» **WHAT THE EXERCISE ASKS**:
Keep the wording of every entry intact in your copy, and omit the pictures.

Dataset entries
___

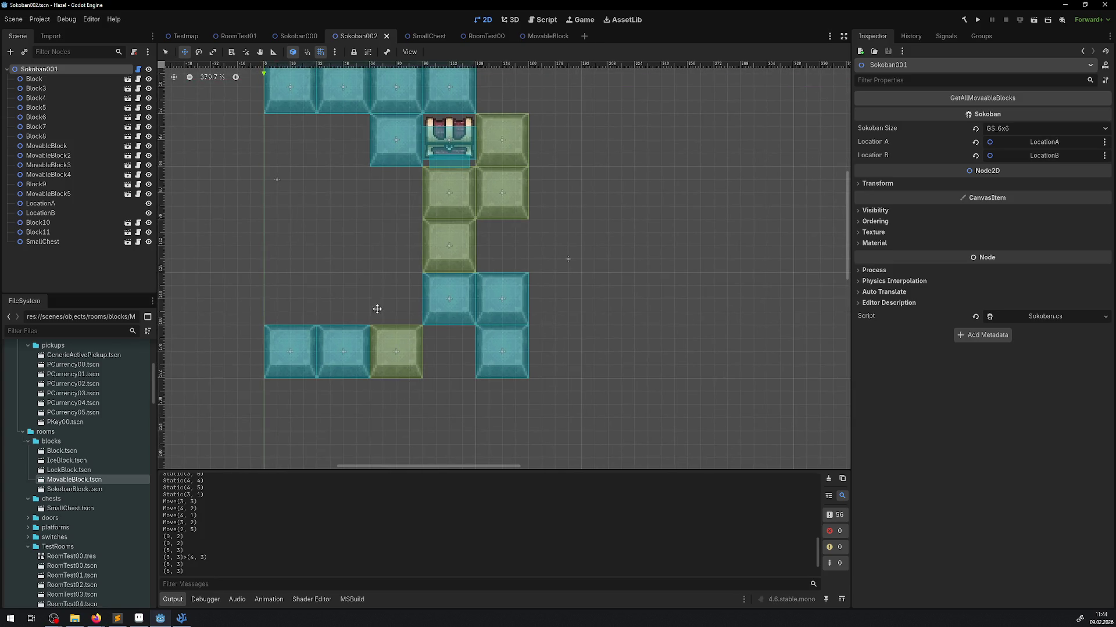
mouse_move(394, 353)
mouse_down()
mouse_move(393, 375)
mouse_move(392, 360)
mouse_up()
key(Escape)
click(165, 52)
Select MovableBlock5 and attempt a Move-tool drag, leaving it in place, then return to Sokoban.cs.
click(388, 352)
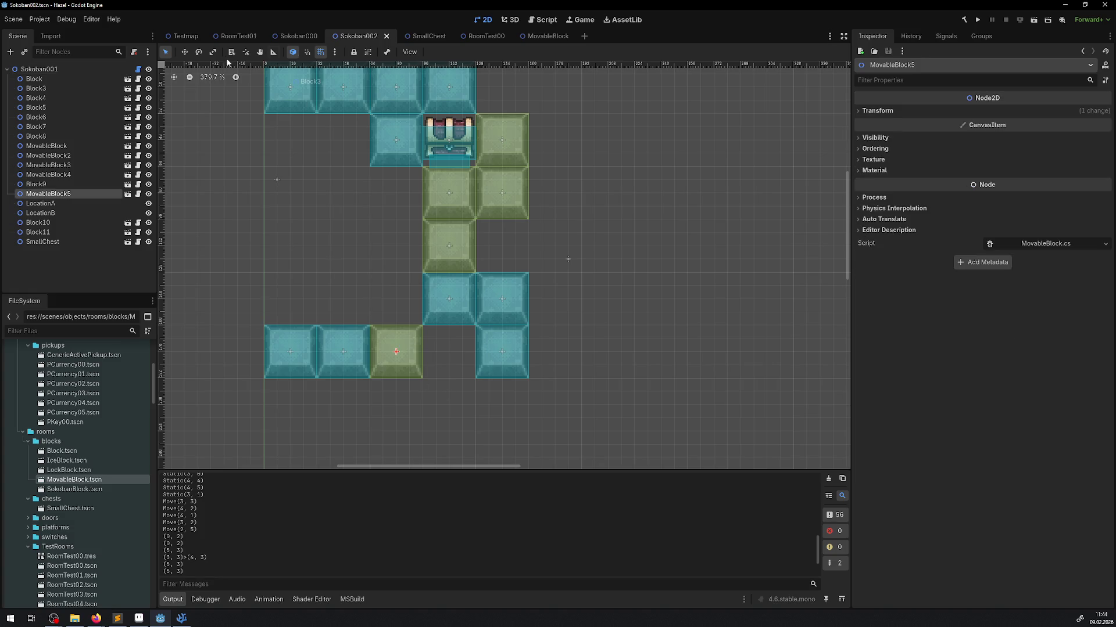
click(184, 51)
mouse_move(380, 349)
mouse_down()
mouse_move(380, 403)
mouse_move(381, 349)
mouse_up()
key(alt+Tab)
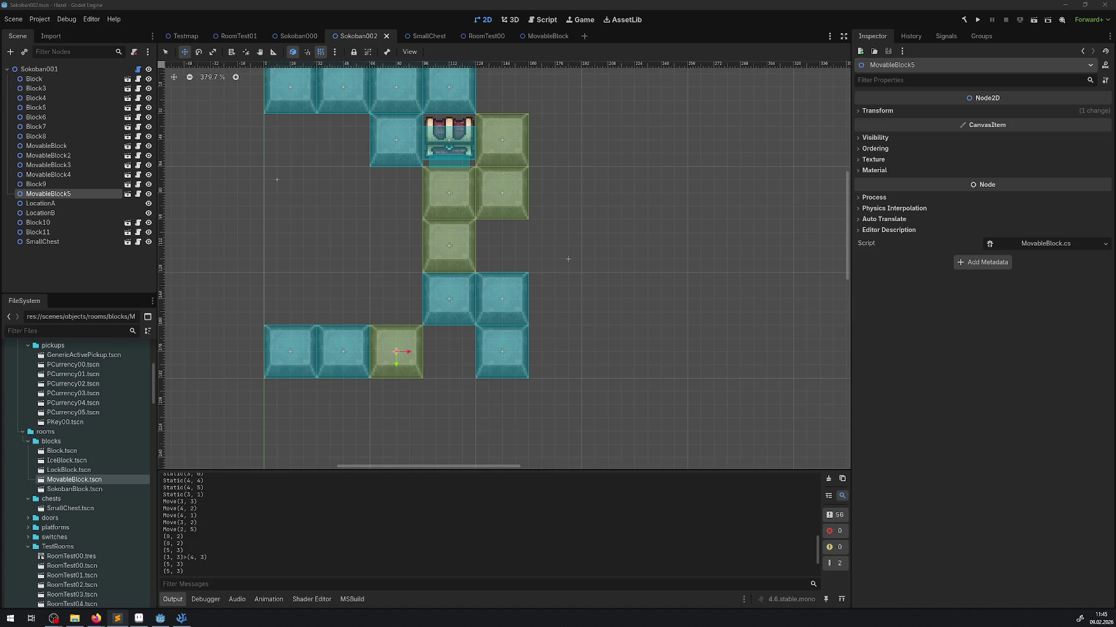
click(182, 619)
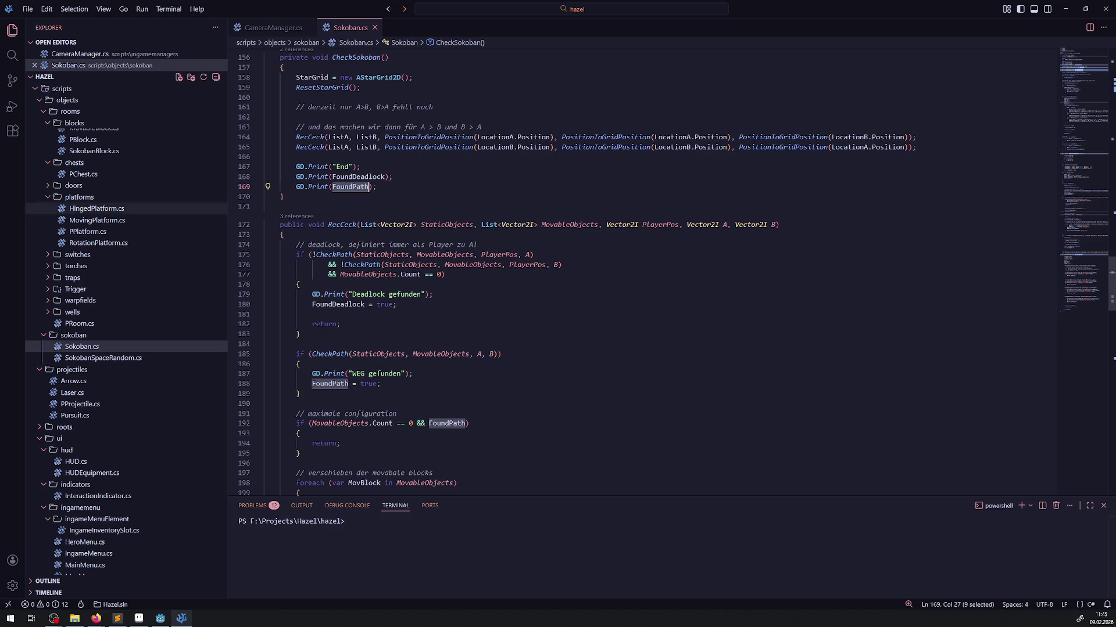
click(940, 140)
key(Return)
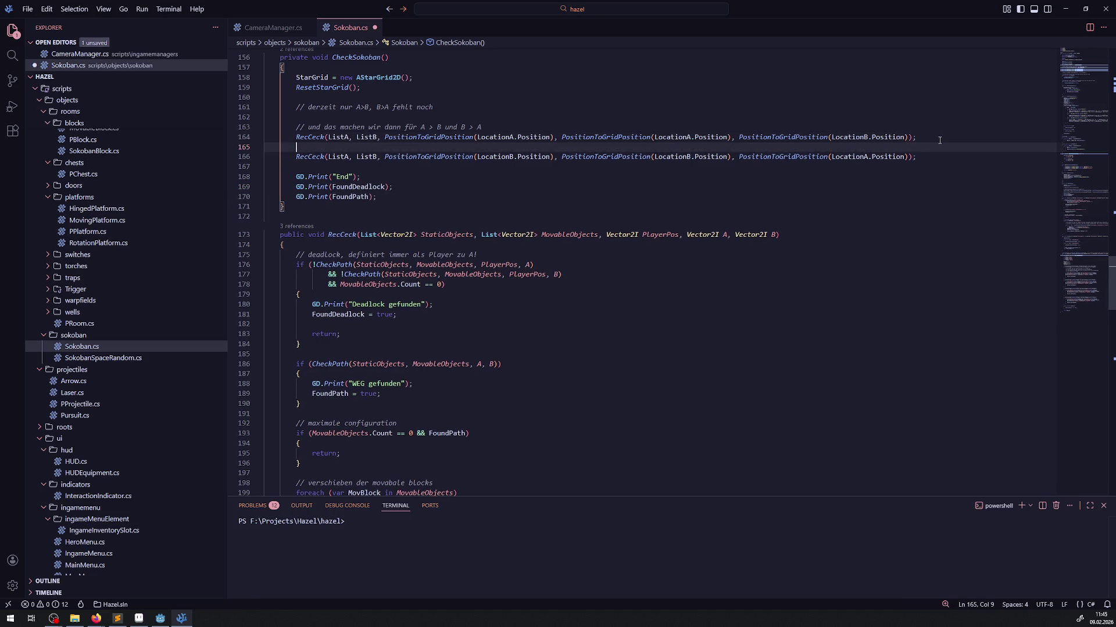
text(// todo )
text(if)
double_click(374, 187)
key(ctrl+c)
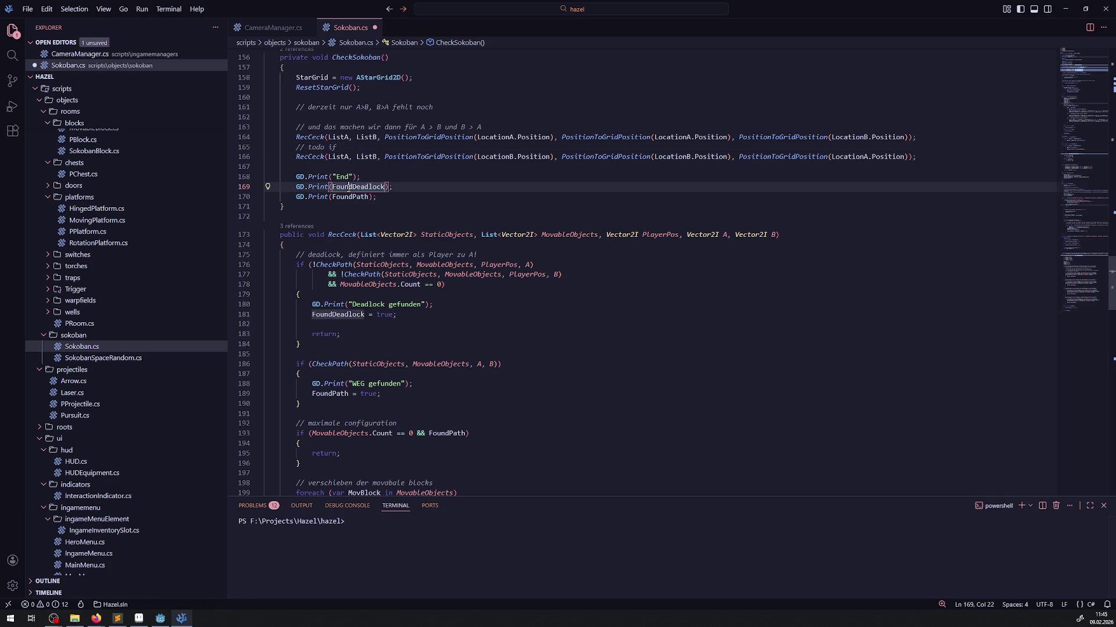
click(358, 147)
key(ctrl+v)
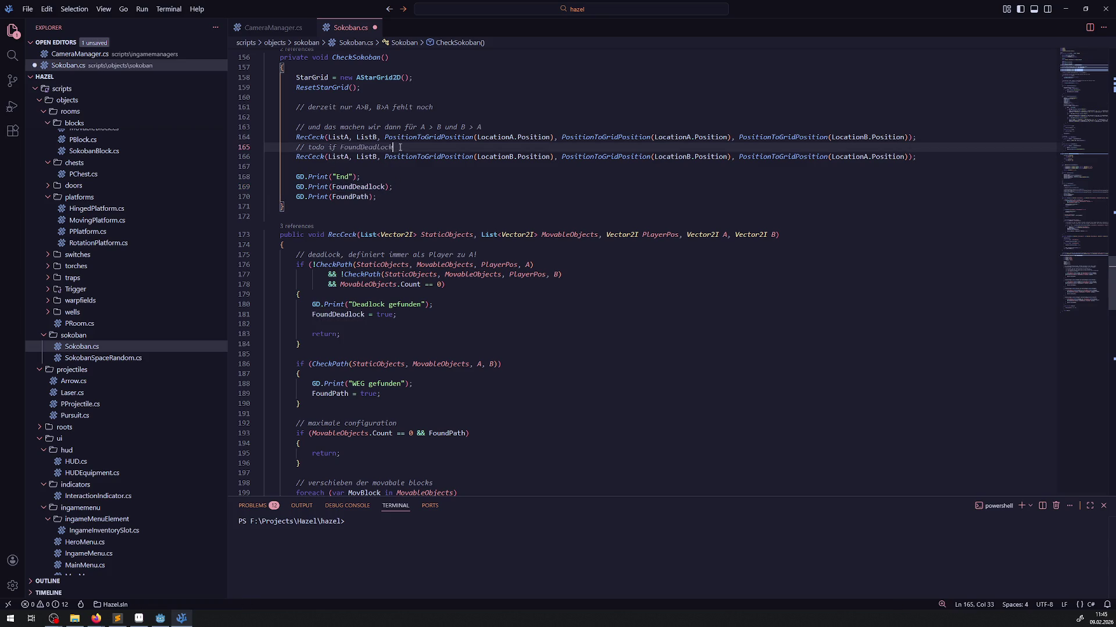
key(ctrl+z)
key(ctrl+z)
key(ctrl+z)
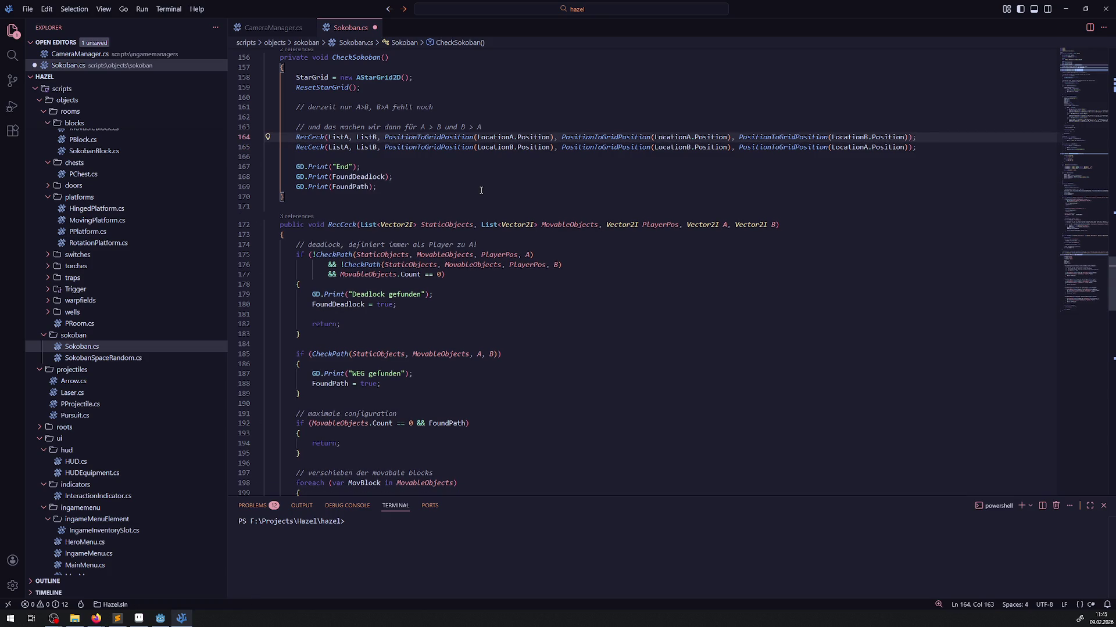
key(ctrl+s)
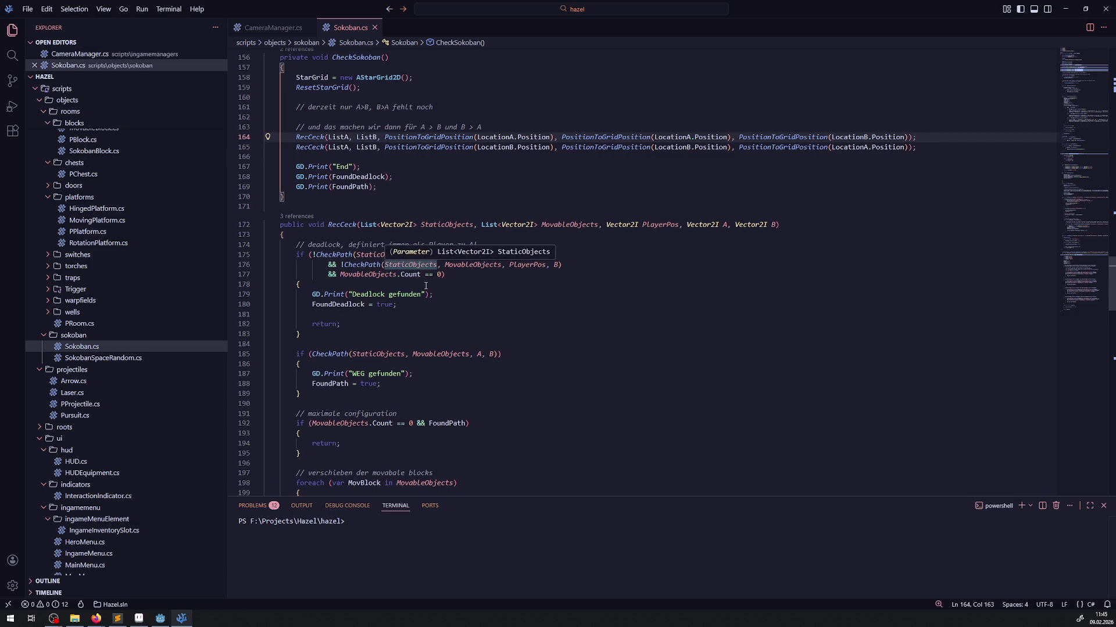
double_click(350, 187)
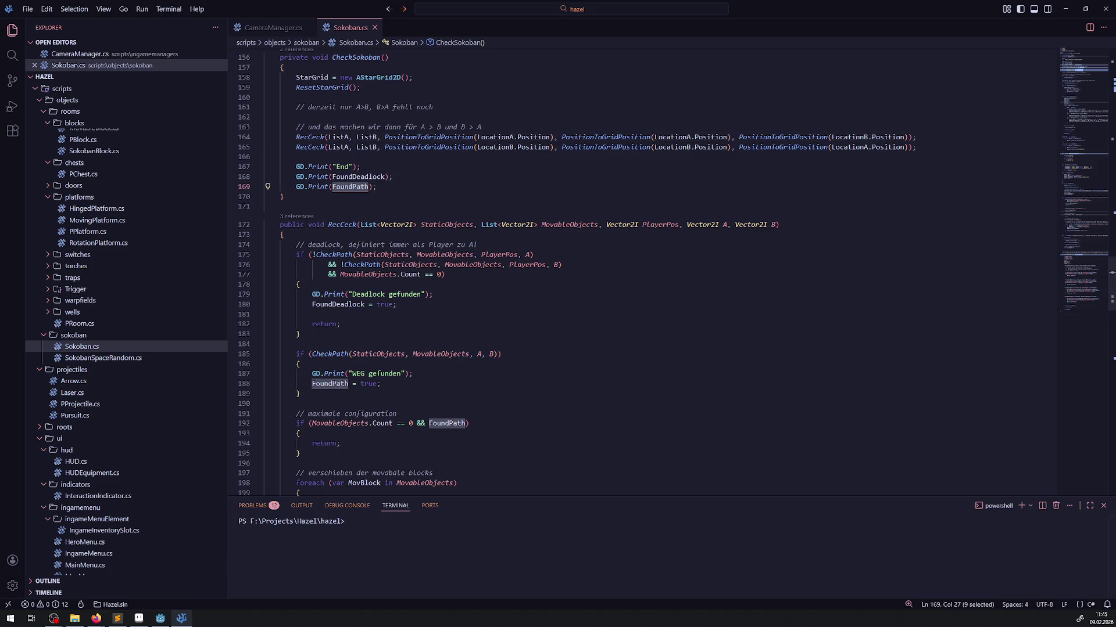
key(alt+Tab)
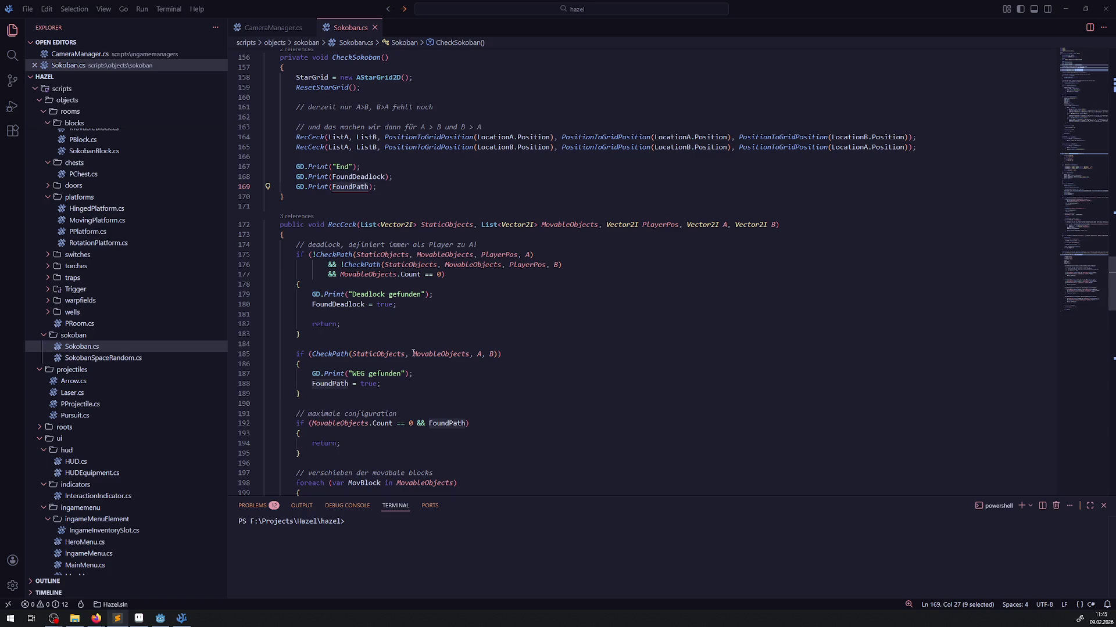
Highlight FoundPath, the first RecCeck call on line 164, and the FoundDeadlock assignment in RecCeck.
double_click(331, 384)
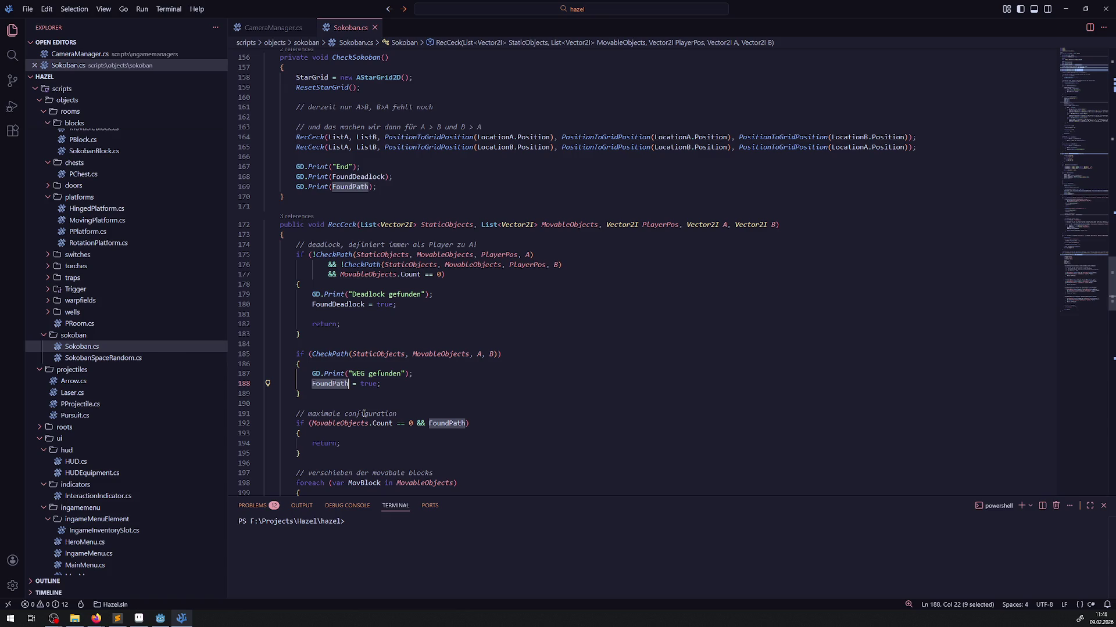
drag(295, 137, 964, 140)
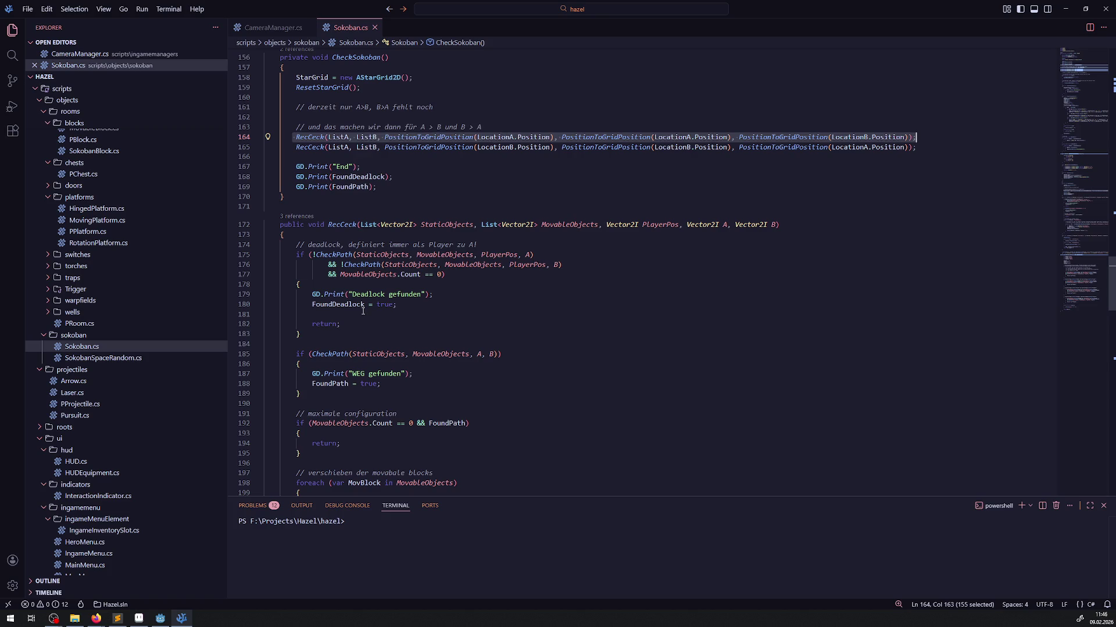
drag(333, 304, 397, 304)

___

» **RESPONSE BOX**:
mouse_move(394, 353)
mouse_down()
mouse_move(393, 375)
mouse_move(392, 360)
mouse_up()
key(Escape)
click(165, 52)
Select MovableBlock5 and attempt a Move-tool drag, leaving it in place, then return to Sokoban.cs.
click(388, 352)
click(184, 51)
mouse_move(380, 349)
mouse_down()
mouse_move(380, 403)
mouse_move(381, 349)
mouse_up()
key(alt+Tab)
click(182, 619)
click(940, 140)
key(Return)
text(// todo )
text(if)
double_click(374, 187)
key(ctrl+c)
click(358, 147)
key(ctrl+v)
key(ctrl+z)
key(ctrl+z)
key(ctrl+z)
key(ctrl+s)
double_click(350, 187)
key(alt+Tab)
Highlight FoundPath, the first RecCeck call on line 164, and the FoundDeadlock assignment in RecCeck.
double_click(331, 384)
drag(295, 137, 964, 140)
drag(333, 304, 397, 304)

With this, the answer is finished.